Le logo fondamental de la Sophrologie caycédienne condense :

  1. une vision de l’humain,
  2. une conception de la conscience,
  3. ne orientation existentielle.

À condition de le lire pour ce qu’il est. Un symbole vivant.

Le serpent phronique

Une image archaïque de la conscience en mouvement.

Le texte fondateur le nomme explicitement. Le serpent phronique représente la force de la conscience humaine, la force intégrative de l’existence. Le vocabulaire lui-même engage une filiation. Le terme phronique, central chez Caycedo, installe la conscience dans une dynamique de sagesse vécue, orientée, intégrative.
Ce choix n’a rien d’anodin.

Dans l’histoire symbolique de l’humanité, le serpent appartient aux figures archaïques de la psyché. Il rampe, il ondule, il se renouvelle par la mue. Il relie la terre au vertical. Il appartient à la fois au monde souterrain et au monde de la transformation.
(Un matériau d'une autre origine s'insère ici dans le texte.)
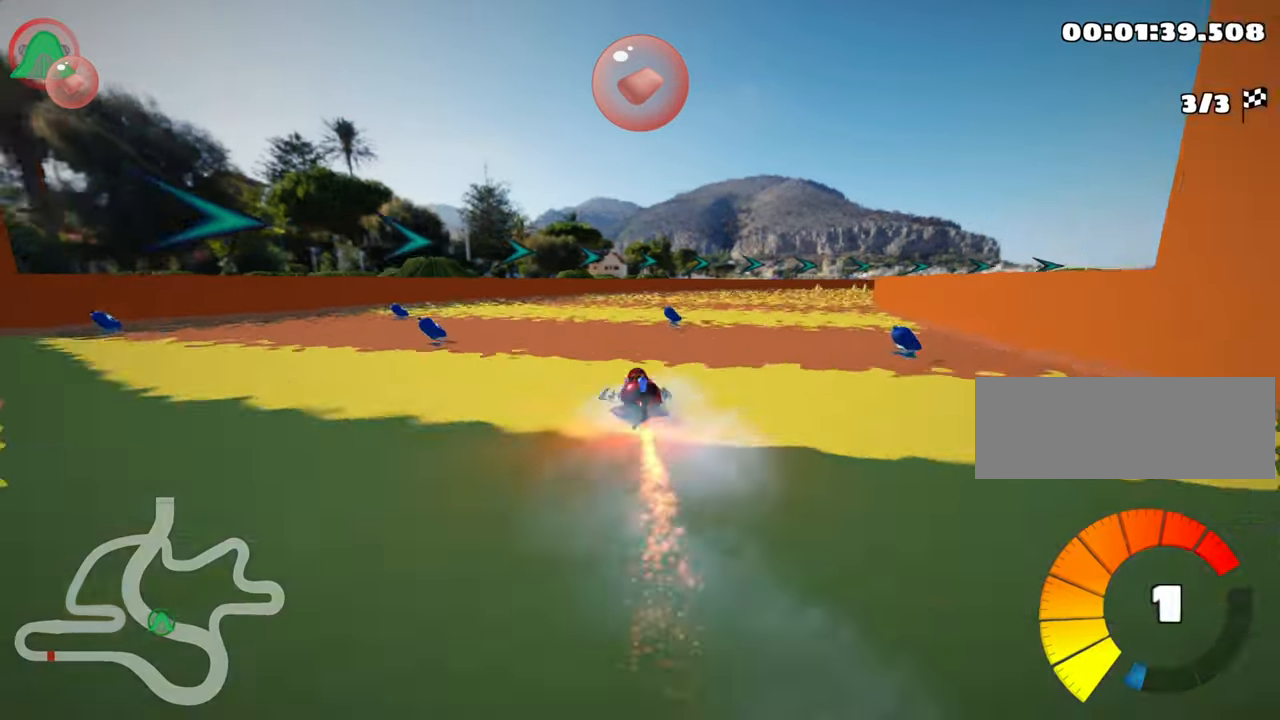
{"keys": ["right", "skid", "up"], "events": []}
Dans une lecture jungienne, le serpent appartient aux symboles archaïques majeurs de l’humanité. Il renvoie à une dynamique de transformation psychique. Il incarne une énergie qui circule, une poussée de vie qui cherche sa forme consciente. Il traverse les mythes, les religions, les rêves. Il incarne la force psychique autonome, l’énergie de transformation, la capacité de la psyché à se mouvoir entre les niveaux. En ce sens, le serpent phronique peut être entendu comme une image de la libido au sens jungien, une libido qui n'est pas réduite à la sexualité, mais comprise comme énergie psychique orientée vers la totalité.

Le fait qu’il soit décrit comme « en ascension, en lutte » est essentiel. Il est enroulé en ascension, engagé dans un mouvement. Cette ascension renvoie à un processus dynamique de conscience, au sens où Jung parlait d’un devenir conscient progressif du vécu. La conscience ne se donne pas comme un état acquis. Elle se conquiert. Elle s’élabore. Elle se construit dans la tension. Cette lutte n’est pas une violence extérieure. Elle correspond à l’effort psychique requis pour maintenir le lien entre les pôles de l’expérience humaine.
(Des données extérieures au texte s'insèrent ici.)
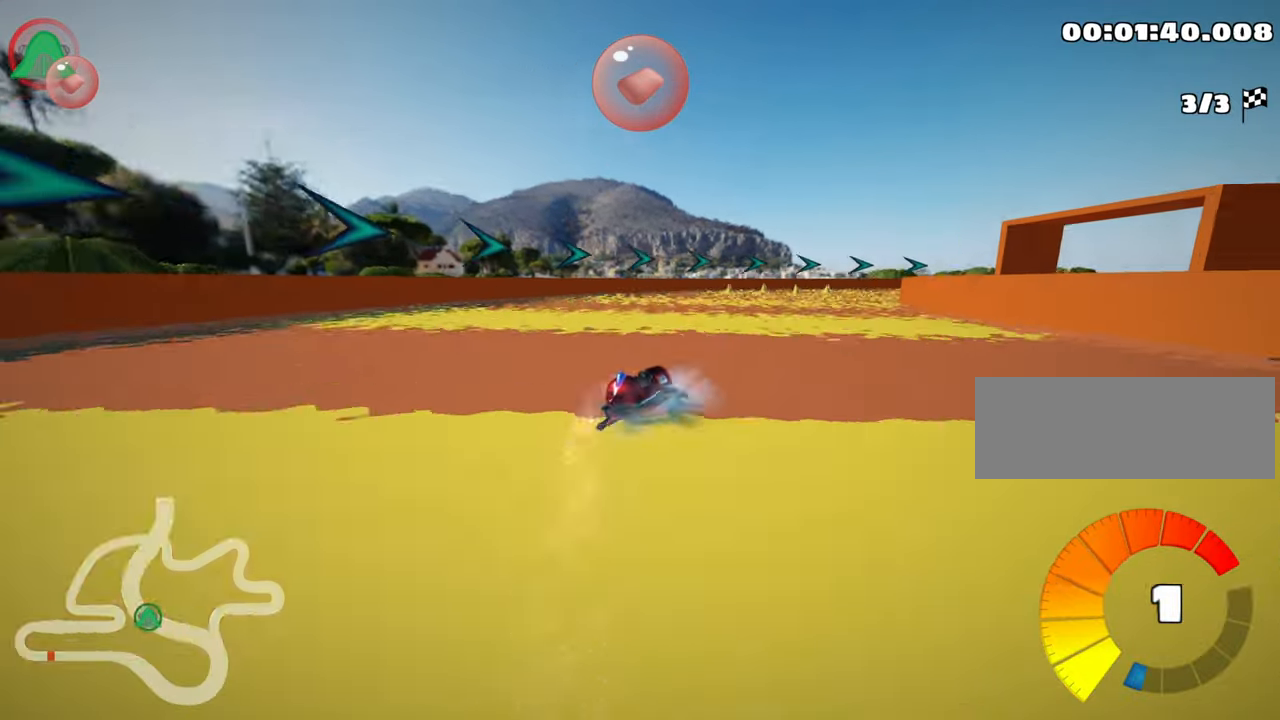
{"keys": ["right", "skid", "up"], "events": []}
Le serpent phronique figure ainsi une conscience qui, au-delà d’éclairer, intègre, relie, traverse les tensions.

Les deux bâtons, corps et esprit, tension structurante de l’humain 

Corps et Esprit comme polarités à relier

Les deux bâtons, fondus à leur base et séparés dans leur partie supérieure, symbolisent le Corps et l’Esprit. Cette image introduit une structure fondamentale. Celle de la polarité.
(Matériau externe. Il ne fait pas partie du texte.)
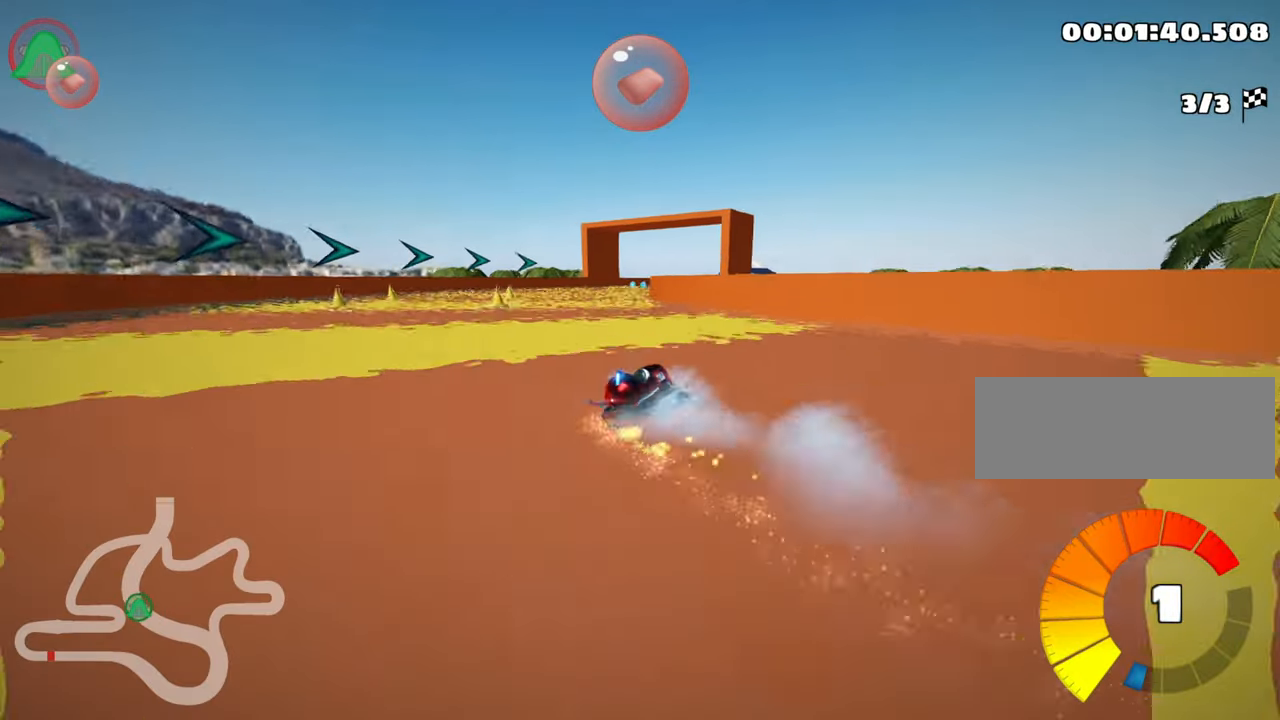
{"keys": ["left", "skid", "up"], "events": [[450, "left", "down"], [483, "right", "up"]]}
Dans la psychologie analytique, toute conscience s’organise autour de tensions entre opposés. Le psychisme progresse par la mise en relation des polarités opposées.

Corps et Esprit ne constituent pas deux entités à hiérarchiser. Ils représentent deux modes d’accès au réel.

Le fait que les bâtons soient fondus à leur base est capital. Cela signifie que l’origine est commune. Le corps et l’esprit ne sont pas deux substances étrangères l’une à l’autre. Ils émergent d’un même socle vivant. Leur séparation progressive correspond à la différenciation de la conscience, et pas à une rupture ontologique. La conscience se constitue par différenciation. Elle exige tension, contraste, conflit parfois.

Le serpent qui les unit introduit alors une fonction médiatrice. Il joue le rôle de tiers symbolique, permettant la circulation entre les pôles. Dans une perspective jungienne, cette fonction évoque le travail du symbole lui-même, qui relie ce qui tend à se cliver. Nous sommes déjà au cœur d’une problématique jungienne centrale : celle de la fonction transcendante, cette capacité de la psyché à faire émerger une troisième voie lorsque deux pôles demeurent irréconciliables sur le plan rationnel.

La conscience, ici, ne s’oppose ni au corps ni à l’esprit. Elle se déploie comme processus d’unification dynamique.

Cette image rejoint profondément la clinique contemporaine. Nombre de souffrances psychiques prennent racine dans une rupture du dialogue entre le vécu corporel et la vie psychique.

L’emblème sophrologique pose d’emblée un principe fort : la conscience s’élabore dans la relation, jamais dans l’exclusion.

Le lotus et l’eau : fond archaïque et énergie de base

Une image de l’émergence de la conscience depuis la profondeur

Le lotus flottant sur l’eau renvoie explicitement à l’héritage oriental des premières techniques sophrologiques. Mais sa portée symbolique dépasse largement une référence culturelle.

Le lotus pousse dans la vase, s’enracine dans l’obscur, puis s’élève vers la lumière. Il ne nie pas la profondeur dont il provient. Il s’en nourrit. Cette image rejoint directement la vision jungienne du rapport entre inconscient et conscience.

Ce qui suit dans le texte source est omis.